Source data section start

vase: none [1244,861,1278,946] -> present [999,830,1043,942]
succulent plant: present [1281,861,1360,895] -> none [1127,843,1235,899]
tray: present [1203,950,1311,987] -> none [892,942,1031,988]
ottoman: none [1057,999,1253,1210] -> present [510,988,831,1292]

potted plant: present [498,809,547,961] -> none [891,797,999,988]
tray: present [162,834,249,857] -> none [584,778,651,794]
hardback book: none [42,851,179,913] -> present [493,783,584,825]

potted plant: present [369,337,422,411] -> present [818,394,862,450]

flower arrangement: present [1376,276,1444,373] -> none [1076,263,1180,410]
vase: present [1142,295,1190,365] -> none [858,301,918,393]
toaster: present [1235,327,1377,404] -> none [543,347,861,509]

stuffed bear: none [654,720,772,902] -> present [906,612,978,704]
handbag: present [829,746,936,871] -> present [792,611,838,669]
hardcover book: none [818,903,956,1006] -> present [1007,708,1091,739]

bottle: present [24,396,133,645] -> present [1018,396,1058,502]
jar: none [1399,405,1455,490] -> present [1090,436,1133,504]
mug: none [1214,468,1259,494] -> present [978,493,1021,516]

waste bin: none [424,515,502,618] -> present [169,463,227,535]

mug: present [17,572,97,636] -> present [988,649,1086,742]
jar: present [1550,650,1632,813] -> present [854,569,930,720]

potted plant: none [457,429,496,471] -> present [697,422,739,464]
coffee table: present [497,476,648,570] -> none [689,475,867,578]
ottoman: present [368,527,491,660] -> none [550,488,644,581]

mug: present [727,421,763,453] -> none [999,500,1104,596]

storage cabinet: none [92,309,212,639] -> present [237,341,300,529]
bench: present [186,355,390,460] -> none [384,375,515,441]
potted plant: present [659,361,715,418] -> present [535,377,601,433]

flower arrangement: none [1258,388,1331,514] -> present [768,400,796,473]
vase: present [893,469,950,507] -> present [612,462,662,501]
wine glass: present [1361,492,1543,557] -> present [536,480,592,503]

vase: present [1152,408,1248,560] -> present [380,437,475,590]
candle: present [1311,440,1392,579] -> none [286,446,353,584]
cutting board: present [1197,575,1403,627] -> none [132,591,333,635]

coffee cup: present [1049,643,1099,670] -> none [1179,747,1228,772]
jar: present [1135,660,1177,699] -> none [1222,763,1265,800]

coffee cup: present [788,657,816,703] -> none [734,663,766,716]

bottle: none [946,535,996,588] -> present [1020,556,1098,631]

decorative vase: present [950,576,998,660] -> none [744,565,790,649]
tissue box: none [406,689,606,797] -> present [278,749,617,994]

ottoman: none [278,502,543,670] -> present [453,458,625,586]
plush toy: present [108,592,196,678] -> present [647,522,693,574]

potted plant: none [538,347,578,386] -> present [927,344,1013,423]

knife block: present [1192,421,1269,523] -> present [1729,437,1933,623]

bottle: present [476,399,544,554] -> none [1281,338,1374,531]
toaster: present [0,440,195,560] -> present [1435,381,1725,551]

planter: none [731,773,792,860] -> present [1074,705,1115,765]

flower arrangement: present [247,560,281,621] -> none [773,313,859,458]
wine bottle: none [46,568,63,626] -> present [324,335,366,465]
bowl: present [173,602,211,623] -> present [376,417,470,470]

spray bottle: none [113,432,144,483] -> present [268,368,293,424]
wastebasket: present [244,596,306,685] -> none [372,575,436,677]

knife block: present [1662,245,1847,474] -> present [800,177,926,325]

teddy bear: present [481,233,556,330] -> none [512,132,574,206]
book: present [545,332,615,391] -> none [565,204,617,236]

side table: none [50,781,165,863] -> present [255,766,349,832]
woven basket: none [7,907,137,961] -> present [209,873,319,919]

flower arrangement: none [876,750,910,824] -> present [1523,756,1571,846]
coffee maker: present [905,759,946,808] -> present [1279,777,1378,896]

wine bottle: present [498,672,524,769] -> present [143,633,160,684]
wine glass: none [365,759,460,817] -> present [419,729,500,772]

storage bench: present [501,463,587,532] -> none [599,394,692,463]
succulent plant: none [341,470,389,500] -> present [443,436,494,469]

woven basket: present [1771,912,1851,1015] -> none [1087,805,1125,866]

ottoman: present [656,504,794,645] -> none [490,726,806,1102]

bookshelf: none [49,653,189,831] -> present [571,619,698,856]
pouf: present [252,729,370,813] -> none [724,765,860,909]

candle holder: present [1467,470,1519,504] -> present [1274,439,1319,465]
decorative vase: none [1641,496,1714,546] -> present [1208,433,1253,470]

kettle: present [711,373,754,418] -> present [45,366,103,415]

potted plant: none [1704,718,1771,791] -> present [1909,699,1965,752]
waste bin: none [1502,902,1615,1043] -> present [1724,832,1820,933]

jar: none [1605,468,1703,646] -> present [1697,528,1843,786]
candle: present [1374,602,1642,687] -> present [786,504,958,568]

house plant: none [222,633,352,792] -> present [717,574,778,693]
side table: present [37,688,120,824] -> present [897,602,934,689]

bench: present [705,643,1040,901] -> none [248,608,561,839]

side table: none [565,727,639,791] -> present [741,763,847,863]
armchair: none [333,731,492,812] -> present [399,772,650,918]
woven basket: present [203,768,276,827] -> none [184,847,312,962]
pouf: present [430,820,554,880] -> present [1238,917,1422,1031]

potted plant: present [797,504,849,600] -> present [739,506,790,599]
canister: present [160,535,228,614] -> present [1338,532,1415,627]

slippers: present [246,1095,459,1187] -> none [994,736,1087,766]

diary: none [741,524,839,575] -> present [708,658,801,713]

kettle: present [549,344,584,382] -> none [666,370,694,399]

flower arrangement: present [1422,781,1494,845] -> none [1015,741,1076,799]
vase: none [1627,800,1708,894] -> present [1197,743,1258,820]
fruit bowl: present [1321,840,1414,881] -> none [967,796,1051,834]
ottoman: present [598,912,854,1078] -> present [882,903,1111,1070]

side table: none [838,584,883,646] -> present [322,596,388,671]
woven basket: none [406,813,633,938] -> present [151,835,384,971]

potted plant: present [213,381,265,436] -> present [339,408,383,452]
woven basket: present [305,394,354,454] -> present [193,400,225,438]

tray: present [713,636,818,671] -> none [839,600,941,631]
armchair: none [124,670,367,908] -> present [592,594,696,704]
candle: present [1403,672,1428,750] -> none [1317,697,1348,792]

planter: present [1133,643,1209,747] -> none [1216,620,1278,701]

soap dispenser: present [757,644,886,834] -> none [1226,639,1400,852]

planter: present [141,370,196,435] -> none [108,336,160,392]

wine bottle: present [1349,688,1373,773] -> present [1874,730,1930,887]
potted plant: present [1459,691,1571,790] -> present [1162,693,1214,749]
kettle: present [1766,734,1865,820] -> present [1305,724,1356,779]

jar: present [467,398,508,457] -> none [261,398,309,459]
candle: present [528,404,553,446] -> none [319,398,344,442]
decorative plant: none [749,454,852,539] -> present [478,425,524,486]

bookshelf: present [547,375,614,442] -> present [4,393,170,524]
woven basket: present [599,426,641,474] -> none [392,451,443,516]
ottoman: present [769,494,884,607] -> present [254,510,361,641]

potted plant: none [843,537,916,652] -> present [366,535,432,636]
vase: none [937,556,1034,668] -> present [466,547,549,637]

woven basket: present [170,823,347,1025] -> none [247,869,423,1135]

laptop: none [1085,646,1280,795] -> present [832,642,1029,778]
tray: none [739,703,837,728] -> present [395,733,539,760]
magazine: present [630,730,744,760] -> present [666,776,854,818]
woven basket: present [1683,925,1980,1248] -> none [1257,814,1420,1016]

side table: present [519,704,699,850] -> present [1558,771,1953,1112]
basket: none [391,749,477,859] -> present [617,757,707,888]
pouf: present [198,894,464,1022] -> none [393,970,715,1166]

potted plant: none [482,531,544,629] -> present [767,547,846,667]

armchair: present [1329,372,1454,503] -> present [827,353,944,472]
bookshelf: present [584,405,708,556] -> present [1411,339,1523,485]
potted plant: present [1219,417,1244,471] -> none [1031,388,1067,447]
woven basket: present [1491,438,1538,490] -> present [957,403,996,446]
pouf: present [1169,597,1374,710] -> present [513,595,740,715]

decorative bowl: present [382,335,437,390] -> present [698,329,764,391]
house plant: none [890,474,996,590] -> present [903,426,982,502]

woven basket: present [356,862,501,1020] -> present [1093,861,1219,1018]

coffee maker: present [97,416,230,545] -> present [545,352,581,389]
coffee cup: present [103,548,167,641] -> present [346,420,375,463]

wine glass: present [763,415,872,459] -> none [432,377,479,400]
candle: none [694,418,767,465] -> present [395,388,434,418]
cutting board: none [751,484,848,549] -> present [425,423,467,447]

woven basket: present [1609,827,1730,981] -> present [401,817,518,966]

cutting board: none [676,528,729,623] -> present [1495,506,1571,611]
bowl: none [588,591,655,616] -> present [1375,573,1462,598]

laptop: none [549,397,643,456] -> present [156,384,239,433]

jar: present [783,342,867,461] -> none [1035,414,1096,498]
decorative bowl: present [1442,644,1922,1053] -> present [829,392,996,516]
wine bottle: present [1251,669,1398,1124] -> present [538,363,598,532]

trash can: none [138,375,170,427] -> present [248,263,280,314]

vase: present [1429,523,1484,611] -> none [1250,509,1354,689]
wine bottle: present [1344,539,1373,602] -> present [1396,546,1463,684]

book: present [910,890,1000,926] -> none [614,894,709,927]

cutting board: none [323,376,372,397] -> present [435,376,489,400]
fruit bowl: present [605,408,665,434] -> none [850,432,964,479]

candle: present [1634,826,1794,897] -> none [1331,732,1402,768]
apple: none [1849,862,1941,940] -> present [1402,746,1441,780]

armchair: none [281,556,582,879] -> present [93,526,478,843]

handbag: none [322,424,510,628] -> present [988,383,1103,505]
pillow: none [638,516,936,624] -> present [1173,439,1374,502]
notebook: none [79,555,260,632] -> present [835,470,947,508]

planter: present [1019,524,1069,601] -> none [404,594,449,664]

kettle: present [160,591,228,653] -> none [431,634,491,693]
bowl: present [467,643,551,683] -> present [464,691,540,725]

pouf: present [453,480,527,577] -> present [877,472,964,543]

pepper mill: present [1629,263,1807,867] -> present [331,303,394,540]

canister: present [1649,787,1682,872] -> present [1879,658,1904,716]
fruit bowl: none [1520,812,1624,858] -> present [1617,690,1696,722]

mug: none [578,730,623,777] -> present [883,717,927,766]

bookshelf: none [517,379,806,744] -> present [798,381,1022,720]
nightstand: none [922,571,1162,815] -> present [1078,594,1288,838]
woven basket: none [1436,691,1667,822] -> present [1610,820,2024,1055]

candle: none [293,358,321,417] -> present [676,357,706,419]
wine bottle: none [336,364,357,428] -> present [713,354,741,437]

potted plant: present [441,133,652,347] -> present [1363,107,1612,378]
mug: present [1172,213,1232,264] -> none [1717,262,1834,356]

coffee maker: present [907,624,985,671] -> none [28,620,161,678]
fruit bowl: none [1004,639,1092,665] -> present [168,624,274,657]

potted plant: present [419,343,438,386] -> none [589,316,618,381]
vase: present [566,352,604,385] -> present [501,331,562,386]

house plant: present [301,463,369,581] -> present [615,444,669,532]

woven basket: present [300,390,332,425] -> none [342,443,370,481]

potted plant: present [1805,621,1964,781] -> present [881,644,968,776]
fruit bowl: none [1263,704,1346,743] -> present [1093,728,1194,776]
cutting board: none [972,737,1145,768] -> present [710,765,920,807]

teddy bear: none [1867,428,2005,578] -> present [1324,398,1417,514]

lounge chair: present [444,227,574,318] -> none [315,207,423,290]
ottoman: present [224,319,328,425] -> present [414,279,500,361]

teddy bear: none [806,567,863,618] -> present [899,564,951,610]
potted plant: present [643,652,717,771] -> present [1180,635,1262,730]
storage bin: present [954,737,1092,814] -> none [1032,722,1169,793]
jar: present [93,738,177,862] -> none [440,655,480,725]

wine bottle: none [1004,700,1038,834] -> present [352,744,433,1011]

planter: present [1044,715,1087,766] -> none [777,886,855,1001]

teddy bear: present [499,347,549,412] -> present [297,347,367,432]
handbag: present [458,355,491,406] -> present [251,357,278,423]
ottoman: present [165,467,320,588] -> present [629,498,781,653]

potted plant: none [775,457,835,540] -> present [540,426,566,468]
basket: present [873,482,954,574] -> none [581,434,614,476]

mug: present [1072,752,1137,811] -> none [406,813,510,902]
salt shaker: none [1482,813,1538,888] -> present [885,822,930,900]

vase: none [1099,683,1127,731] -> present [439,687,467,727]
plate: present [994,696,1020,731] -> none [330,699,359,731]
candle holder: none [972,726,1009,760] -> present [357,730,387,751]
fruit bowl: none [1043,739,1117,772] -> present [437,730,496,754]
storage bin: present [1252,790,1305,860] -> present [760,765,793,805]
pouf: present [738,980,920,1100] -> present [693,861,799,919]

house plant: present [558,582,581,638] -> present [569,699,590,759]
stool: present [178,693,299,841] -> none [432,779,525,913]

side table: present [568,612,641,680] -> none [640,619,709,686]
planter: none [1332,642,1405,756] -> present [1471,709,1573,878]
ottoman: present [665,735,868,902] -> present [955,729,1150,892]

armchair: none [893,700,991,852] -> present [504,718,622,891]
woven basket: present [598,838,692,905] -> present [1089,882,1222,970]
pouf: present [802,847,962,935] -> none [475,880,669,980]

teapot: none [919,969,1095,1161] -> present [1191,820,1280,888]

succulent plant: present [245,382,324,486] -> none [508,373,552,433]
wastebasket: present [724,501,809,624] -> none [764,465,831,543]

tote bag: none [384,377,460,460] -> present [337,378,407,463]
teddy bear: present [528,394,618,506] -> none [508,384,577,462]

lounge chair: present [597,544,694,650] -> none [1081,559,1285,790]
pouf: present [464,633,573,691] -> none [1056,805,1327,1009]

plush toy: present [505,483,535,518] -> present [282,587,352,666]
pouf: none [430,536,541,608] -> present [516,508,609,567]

Source data section end

### The task
Please state how many lines in the records contain the word "storage", and give only that number.

### Final answer
4